Your objective => Continue the patent text on indexing and retrieving documents, starting right after its last sentence.

Text shown =>

◆ ◆ ◆ ◆ ◆ ◆ ◆

A method for indexing and retrieving documents, characterized in that, in order to index a document, it comprises a combination of the following operational steps: identifying core concepts in the document by means of one or several domain-specific thesauri; identifying relationships between core concepts in the document by means of one or several relationship registers; and indexing the document on the basis of the identified core concepts and relationships.

Description

    BACKGROUND OF THE INVENTION
  • 1. Field of the Invention
  • The present invention concerns a method for indexing and retrieving documents, more particularly for indexing and retrieving documents in a digital manner, whereby by documents is meant all the data contained in text documents, sound fragments, image paste-ups or the like.
  • 2. Discussion of the Related Art
  • It is known to index text documents on the basis of their content by means of one or several so-called thesauri.
  • The text documents to be indexed are hereby textually analyzed by means of a software program which looks for what are called core concepts from one or several thesauri in the text document.

◆ ◆ ◆ ◆ ◆ ◆ ◆

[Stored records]

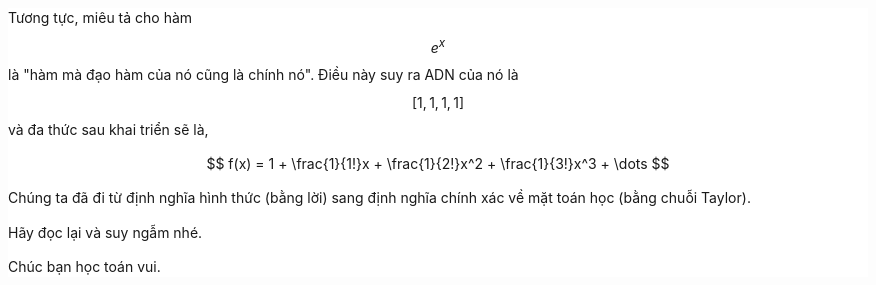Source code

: Tương tực, miêu tả cho hàm $$e^x$$ là "hàm mà đạo hàm của nó cũng là chính nó". Điều này suy ra ADN của nó là $$[1,1,1,1]$$ và đa thức sau khai triển sẽ là,

$$
f(x) = 1 + \frac{1}{1!}x + \frac{1}{2!}x^2 + \frac{1}{3!}x^3 + \dots
$$

Chúng ta đã đi từ định nghĩa hình thức \(bằng lời\) sang định nghĩa chính xác về mặt toán học \(bằng chuỗi Taylor\).

Hãy đọc lại và suy ngẫm nhé.

Chúc bạn học toán vui.

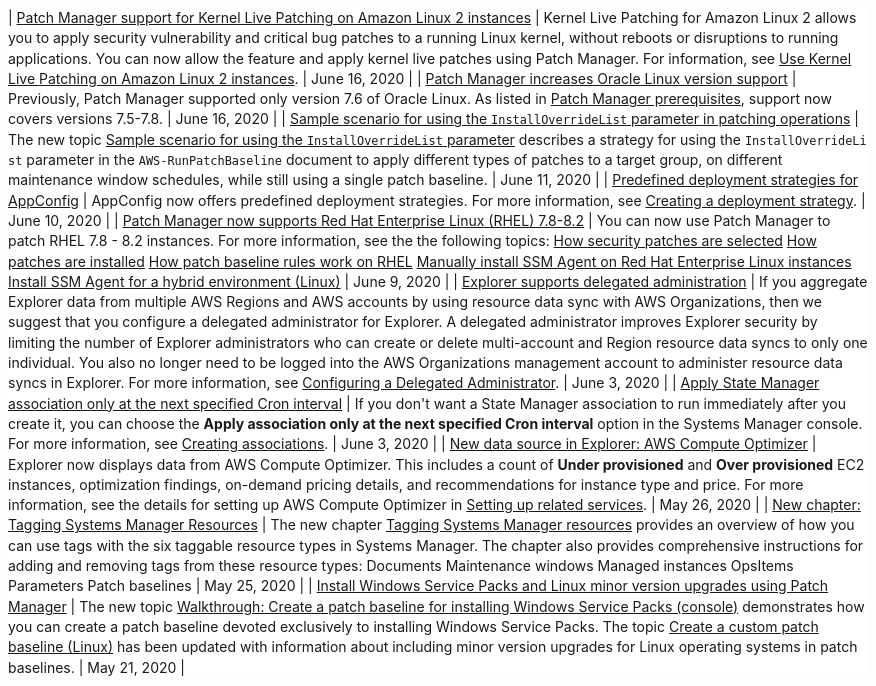 | [Patch Manager support for Kernel Live Patching on Amazon Linux 2 instances](#systems-manager-release-history) | Kernel Live Patching for Amazon Linux 2 allows you to apply security vulnerability and critical bug patches to a running Linux kernel, without reboots or disruptions to running applications\. You can now allow the feature and apply kernel live patches using Patch Manager\. For information, see [Use Kernel Live Patching on Amazon Linux 2 instances](https://docs.aws.amazon.com/systems-manager/latest/userguide/kernel-live-patching.html)\. | June 16, 2020 | 
| [Patch Manager increases Oracle Linux version support](#systems-manager-release-history) | Previously, Patch Manager supported only version 7\.6 of Oracle Linux\. As listed in [Patch Manager prerequisites](https://docs.aws.amazon.com/systems-manager/latest/userguide/patch-manager-prerequisites.html), support now covers versions 7\.5\-7\.8\. | June 16, 2020 | 
| [Sample scenario for using the `InstallOverrideList` parameter in patching operations](#systems-manager-release-history) | The new topic [Sample scenario for using the `InstallOverrideList` parameter](https://docs.aws.amazon.com/systems-manager/latest/userguide/override-list-scenario.html) describes a strategy for using the `InstallOverrideList` parameter in the `AWS-RunPatchBaseline` document to apply different types of patches to a target group, on different maintenance window schedules, while still using a single patch baseline\. | June 11, 2020 | 
| [Predefined deployment strategies for AppConfig](#systems-manager-release-history) | AppConfig now offers predefined deployment strategies\. For more information, see [Creating a deployment strategy](https://docs.aws.amazon.com/appconfig/latest/userguide/appconfig-creating-deployment-strategy.html)\. | June 10, 2020 | 
| [Patch Manager now supports Red Hat Enterprise Linux \(RHEL\) 7\.8\-8\.2](#systems-manager-release-history) | You can now use Patch Manager to patch RHEL 7\.8 \- 8\.2 instances\. For more information, see the the following topics:   [How security patches are selected](https://docs.aws.amazon.com/systems-manager/latest/userguide/patch-manager-how-it-works-selection.html)     [How patches are installed](https://docs.aws.amazon.com/systems-manager/latest/userguide/patch-manager-how-it-works-installation.html)     [How patch baseline rules work on RHEL](https://docs.aws.amazon.com/systems-manager/latest/userguide/patch-manager-how-it-works-linux-rules-rhel.html)     [Manually install SSM Agent on Red Hat Enterprise Linux instances](https://docs.aws.amazon.com/systems-manager/latest/userguide/agent-install-rhel.html)     [Install SSM Agent for a hybrid environment \(Linux\)](https://docs.aws.amazon.com/systems-manager/latest/userguide/sysman-install-managed-linux)    | June 9, 2020 | 
| [Explorer supports delegated administration](#systems-manager-release-history) | If you aggregate Explorer data from multiple AWS Regions and AWS accounts by using resource data sync with AWS Organizations, then we suggest that you configure a delegated administrator for Explorer\. A delegated administrator improves Explorer security by limiting the number of Explorer administrators who can create or delete multi\-account and Region resource data syncs to only one individual\. You also no longer need to be logged into the AWS Organizations management account to administer resource data syncs in Explorer\. For more information, see [Configuring a Delegated Administrator](https://docs.aws.amazon.com/systems-manager/latest/userguide/Explorer-setup-delegated-administrator.html)\. | June 3, 2020 | 
| [Apply State Manager association only at the next specified Cron interval](#systems-manager-release-history) | If you don't want a State Manager association to run immediately after you create it, you can choose the **Apply association only at the next specified Cron interval** option in the Systems Manager console\. For more information, see [Creating associations](https://docs.aws.amazon.com/systems-manager/latest/userguide/sysman-state-assoc.html)\. | June 3, 2020 | 
| [New data source in Explorer: AWS Compute Optimizer](#systems-manager-release-history) | Explorer now displays data from AWS Compute Optimizer\. This includes a count of **Under provisioned** and **Over provisioned** EC2 instances, optimization findings, on\-demand pricing details, and recommendations for instance type and price\. For more information, see the details for setting up AWS Compute Optimizer in [Setting up related services](https://docs.aws.amazon.com/systems-manager/latest/userguide/Explorer-setup-related-services.html)\. | May 26, 2020 | 
| [New chapter: Tagging Systems Manager Resources](#systems-manager-release-history) | The new chapter [Tagging Systems Manager resources](https://docs.aws.amazon.com/systems-manager/latest/userguide/tagging-resources.html) provides an overview of how you can use tags with the six taggable resource types in Systems Manager\. The chapter also provides comprehensive instructions for adding and removing tags from these resource types:  Documents   Maintenance windows   Managed instances   OpsItems   Parameters   Patch baselines   | May 25, 2020 | 
| [Install Windows Service Packs and Linux minor version upgrades using Patch Manager](#systems-manager-release-history) | The new topic [Walkthrough: Create a patch baseline for installing Windows Service Packs \(console\)](https://docs.aws.amazon.com/systems-manager/latest/userguide/service-pack-patch-walkthrough.html) demonstrates how you can create a patch baseline devoted exclusively to installing Windows Service Packs\. The topic [Create a custom patch baseline \(Linux\)](https://docs.aws.amazon.com/systems-manager/latest/userguide/create-baseline-console-linux.html) has been updated with information about including minor version upgrades for Linux operating systems in patch baselines\. | May 21, 2020 | 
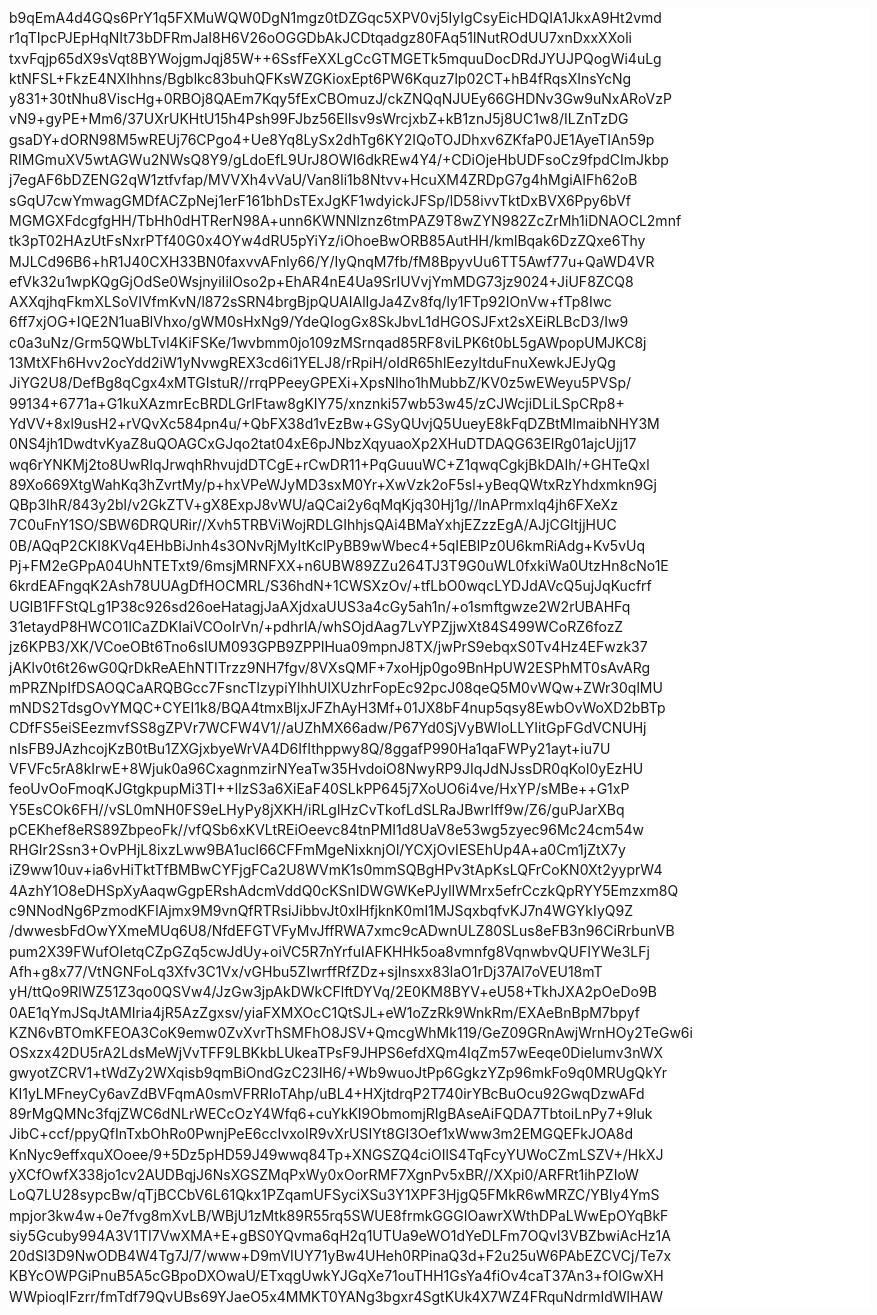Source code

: b9qEmA4d4GQs6PrY1q5FXMuWQW0DgN1mgz0tDZGqc5XPV0vj5IyIgCsyEicHDQIA1JkxA9Ht2vmd
r1qTIpcPJEpHqNIt73bDFRmJaI8H6V26oOGGDbAkJCDtqadgz80FAq51lNutROdUU7xnDxxXXoli
txvFqjp65dX9sVqt8BYWojgmJqj85W++6SsfFeXXLgCcGTMGETk5mquuDocDRdJYUJPQogWi4uLg
ktNFSL+FkzE4NXIhhns/Bgblkc83buhQFKsWZGKioxEpt6PW6Kquz7lp02CT+hB4fRqsXInsYcNg
y831+30tNhu8ViscHg+0RBOj8QAEm7Kqy5fExCBOmuzJ/ckZNQqNJUEy66GHDNv3Gw9uNxARoVzP
vN9+gyPE+Mm6/37UXrUKHtU15h4Psh99FJbz56Ellsv9sWrcjxbZ+kB1znJ5j8UC1w8/ILZnTzDG
gsaDY+dORN98M5wREUj76CPgo4+Ue8Yq8LySx2dhTg6KY2IQoTOJDhxv6ZKfaP0JE1AyeTIAn59p
RIMGmuXV5wtAGWu2NWsQ8Y9/gLdoEfL9UrJ8OWI6dkREw4Y4/+CDiOjeHbUDFsoCz9fpdCImJkbp
j7egAF6bDZENG2qW1ztfvfap/MVVXh4vVaU/Van8li1b8Ntvv+HcuXM4ZRDpG7g4hMgiAIFh62oB
sGqU7cwYmwagGMDfACZpNej1erF161bhDsTExJgKF1wdyickJFSp/lD58ivvTktDxBVX6Ppy6bVf
MGMGXFdcgfgHH/TbHh0dHTRerN98A+unn6KWNNlznz6tmPAZ9T8wZYN982ZcZrMh1iDNAOCL2mnf
tk3pT02HAzUtFsNxrPTf40G0x4OYw4dRU5pYiYz/iOhoeBwORB85AutHH/kmlBqak6DzZQxe6Thy
MJLCd96B6+hR1J40CXH33BN0faxvvAFnly66/Y/IyQnqM7fb/fM8BpyvUu6TT5Awf77u+QaWD4VR
efVk32u1wpKQgGjOdSe0WsjnyiIilOso2p+EhAR4nE4Ua9SrIUVvjYmMDG73jz9024+JiUF8ZCQ8
AXXqjhqFkmXLSoVIVfmKvN/l872sSRN4brgBjpQUAIAlIgJa4Zv8fq/ly1FTp92IOnVw+fTp8Iwc
6ff7xjOG+IQE2N1uaBlVhxo/gWM0sHxNg9/YdeQIogGx8SkJbvL1dHGOSJFxt2sXEiRLBcD3/Iw9
c0a3uNz/Grm5QWbLTvl4KiFSKe/1wvbmm0jo109zMSrnqad85RF8viLPK6t0bL5gAWpopUMJKC8j
13MtXFh6Hvv2ocYdd2iW1yNvwgREX3cd6i1YELJ8/rRpiH/oIdR65hlEezyItduFnuXewkJEJyQg
JiYG2U8/DefBg8qCgx4xMTGIstuR//rrqPPeeyGPEXi+XpsNlho1hMubbZ/KV0z5wEWeyu5PVSp/
99134+6771a+G1kuXAzmrEcBRDLGrlFtaw8gKIY75/xnznki57wb53w45/zCJWcjiDLiLSpCRp8+
YdVV+8xl9usH2+rVQvXc584pn4u/+QbFX38d1vEzBw+GSyQUvjQ5UueyE8kFqDZBtMlmaibNHY3M
0NS4jh1DwdtvKyaZ8uQOAGCxGJqo2tat04xE6pJNbzXqyuaoXp2XHuDTDAQG63EIRg01ajcUjj17
wq6rYNKMj2to8UwRIqJrwqhRhvujdDTCgE+rCwDR11+PqGuuuWC+Z1qwqCgkjBkDAIh/+GHTeQxl
89Xo669XtgWahKq3hZvrtMy/p+hxVPeWJyMD3sxM0Yr+XwVzk2oF5sl+yBeqQWtxRzYhdxmkn9Gj
QBp3IhR/843y2bl/v2GkZTV+gX8ExpJ8vWU/aQCai2y6qMqKjq30Hj1g//lnAPrmxlq4jh6FXeXz
7C0uFnY1SO/SBW6DRQURir//Xvh5TRBViWojRDLGIhhjsQAi4BMaYxhjEZzzEgA/AJjCGItjjHUC
0B/AQqP2CKI8KVq4EHbBiJnh4s3ONvRjMyItKclPyBB9wWbec4+5qIEBlPz0U6kmRiAdg+Kv5vUq
Pj+FM2eGPpA04UhNTETxt9/6msjMRNFXX+n6UBW89ZZu264TJ3T9G0uWL0fxkiWa0UtzHn8cNo1E
6krdEAFngqK2Ash78UUAgDfHOCMRL/S36hdN+1CWSXzOv/+tfLbO0wqcLYDJdAVcQ5ujJqKucfrf
UGlB1FFStQLg1P38c926sd26oeHatagjJaAXjdxaUUS3a4cGy5ah1n/+o1smftgwze2W2rUBAHFq
31etaydP8HWCO1lCaZDKIaiVCOoIrVn/+pdhrlA/whSOjdAag7LvYPZjjwXt84S499WCoRZ6fozZ
jz6KPB3/XK/VCoeOBt6Tno6sIUM093GPB9ZPPlHua09mpnJ8TX/jwPrS9ebqxS0Tv4Hz4EFwzk37
jAKlv0t6t26wG0QrDkReAEhNTITrzz9NH7fgv/8VXsQMF+7xoHjp0go9BnHpUW2ESPhMT0sAvARg
mPRZNpIfDSAOQCaARQBGcc7FsncTlzypiYlhhUlXUzhrFopEc92pcJ08qeQ5M0vWQw+ZWr30qlMU
mNDS2TdsgOvYMQC+CYEI1k8/BQA4tmxBljxJFZhAyH3Mf+01JX8bF4nup5qsy8EwbOvWoXD2bBTp
CDfFS5eiSEezmvfSS8gZPVr7WCFW4V1//aUZhMX66adw/P67Yd0SjVyBWloLLYIitGpFGdVCNUHj
nIsFB9JAzhcojKzB0tBu1ZXGjxbyeWrVA4D6IfIthppwy8Q/8ggafP990Ha1qaFWPy21ayt+iu7U
VFVFc5rA8kIrwE+8Wjuk0a96CxagnmzirNYeaTw35HvdoiO8NwyRP9JIqJdNJssDR0qKol0yEzHU
feoUvOoFmoqKJGtgkpupMi3TI++llzS3a6XiEaF40SLkPP645j7XoUO6i4ve/HxYP/sMBe++G1xP
Y5EsCOk6FH//vSL0mNH0FS9eLHyPy8jXKH/iRLglHzCvTkofLdSLRaJBwrIff9w/Z6/guPJarXBq
pCEKhef8eRS89ZbpeoFk//vfQSb6xKVLtREiOeevc84tnPMI1d8UaV8e53wg5zyec96Mc24cm54w
RHGIr2Ssn3+OvPHjL8ixzLww9BA1ucl66CFFmMgeNixknjOl/YCXjOvIESEhUp4A+a0Cm1jZtX7y
iZ9ww10uv+ia6vHiTktTfBMBwCYFjgFCa2U8WVmK1s0mmSQBgHPv3tApKsLQFrCoKN0Xt2yyprW4
4AzhY1O8eDHSpXyAaqwGgpERshAdcmVddQ0cKSnIDWGWKePJylIWMrx5efrCczkQpRYY5Emzxm8Q
c9NNodNg6PzmodKFlAjmx9M9vnQfRTRsiJibbvJt0xlHfjknK0mI1MJSqxbqfvKJ7n4WGYkIyQ9Z
/dwwesbFdOwYXmeMUq6U8/NfdEFGTVFyMvJffRWA7xmc9cADwnULZ80SLus8eFB3n96CiRrbunVB
pum2X39FWufOIetqCZpGZq5cwJdUy+oiVC5R7nYrfuIAFKHHk5oa8vmnfg8VqnwbvQUFIYWe3LFj
Afh+g8x77/VtNGNFoLq3Xfv3C1Vx/vGHbu5ZIwrffRfZDz+sjInsxx83laO1rDj37Al7oVEU18mT
yH/ttQo9RlWZ51Z3qo0QSVw4/JzGw3jpAkDWkCFlftDYVq/2E0KM8BYV+eU58+TkhJXA2pOeDo9B
0AE1qYmJSqJtAMIria4jR5AzZgxsv/yiaFXMXOcC1QtSJL+eW1oZzRk9WnkRm/EXAeBnBpM7bpyf
KZN6vBTOmKFEOA3CoK9emw0ZvXvrThSMFhO8JSV+QmcgWhMk119/GeZ09GRnAwjWrnHOy2TeGw6i
OSxzx42DU5rA2LdsMeWjVvTFF9LBKkbLUkeaTPsF9JHPS6efdXQm4IqZm57wEeqe0Dielumv3nWX
gwyotZCRV1+tWdZy2WXqisb9qmBiOndGzC23lH6/+Wb9wuoJtPp6GgkzYZp96mkFo9q0MRUgQkYr
KI1yLMFneyCy6avZdBVFqmA0smVFRRIoTAhp/uBL4+HXjtdrqP2T740irYBcBuOcu92GwqDzwAFd
89rMgQMNc3fqjZWC6dNLrWECcOzY4Wfq6+cuYkKI9ObmomjRIgBAseAiFQDA7TbtoiLnPy7+9luk
JibC+ccf/ppyQfInTxbOhRo0PwnjPeE6ccIvxoIR9vXrUSIYt8GI3Oef1xWww3m2EMGQEFkJOA8d
KnNyc9effxquXOoee/9+5Dz5pHD59J49wwq84Tp+XNGSZQ4ciOIlS4TqFcyYUWoCZmLSZV+/HkXJ
yXCfOwfX338jo1cv2AUDBqjJ6NsXGSZMqPxWy0xOorRMF7XgnPv5xBR//XXpi0/ARFRt1ihPZIoW
LoQ7LU28sypcBw/qTjBCCbV6L61Qkx1PZqamUFSyciXSu3Y1XPF3HjgQ5FMkR6wMRZC/YBly4YmS
mpjor3kw4w+0e7fvg8mXvLB/WBjU1zMtk89R55rq5SWUE8frmkGGGIOawrXWthDPaLWwEpOYqBkF
siy5Gcuby994A3V1TI7VwXMA+E+gBS0YQvma6qH2q1UTUa9eWO1dYeDLFm7OQvl3VBZbwiAcHz1A
20dSl3D9NwODB4W4Tg7J/7/www+D9mVIUY71yBw4UHeh0RPinaQ3d+F2u25uW6PAbEZCVCj/Te7x
KBYcOWPGiPnuB5A5cGBpoDXOwaU/ETxqgUwkYJGqXe71ouTHH1GsYa4fiOv4caT37An3+fOlGwXH
WWpioqIFzrr/fmTdf79QvUBs69YJaeO5x4MMKT0YANg3bgxr4SgtKUk4X7WZ4FRquNdrmIdWlHAW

◆ ◆ ◆ ◆ ◆ ◆ ◆

Result =>
  • On the basis of the frequency and location at which the different found core concepts occur in the text document, this text document receives a certain index, in which the different core concepts are included.
  • In order to retrieve an indexed document, a user may use a known electronic search function, whereby he/she introduces a core concept, after which all documents containing this core concept are given as a result, either or not ordered on the basis of the frequency at which the core concept concerned occurs in the document.
  • A disadvantage of such a known method for indexing and retrieving documents based on a thesaurus is that this method does not allow to retrieve documents which are related to the introduced core concept in one way or another, but in which the core concept itself, or a synonym thereof which is included in the thesaurus, does not occur, so that documents with relevant information are possibly being withheld from the user.
  • Another known method for indexing and retrieving documents is by describing a domain based on ontologies, whereby a user can index documents on the basis of relationships between core concepts, whereby in the case of a search, all documents to which the above-mentioned relationship applies are selected.
  • A disadvantage of such a known method is that the indexing of the documents to be indexed is relatively laborious, and that the retrieval of documents may take relatively long, as the number of relationships between different core concepts quickly becomes very large with an increasing number of core concepts.
  • SUMMARY OF THE INVENTION
  • The present invention aims to remedy the above-mentioned and other disadvantages.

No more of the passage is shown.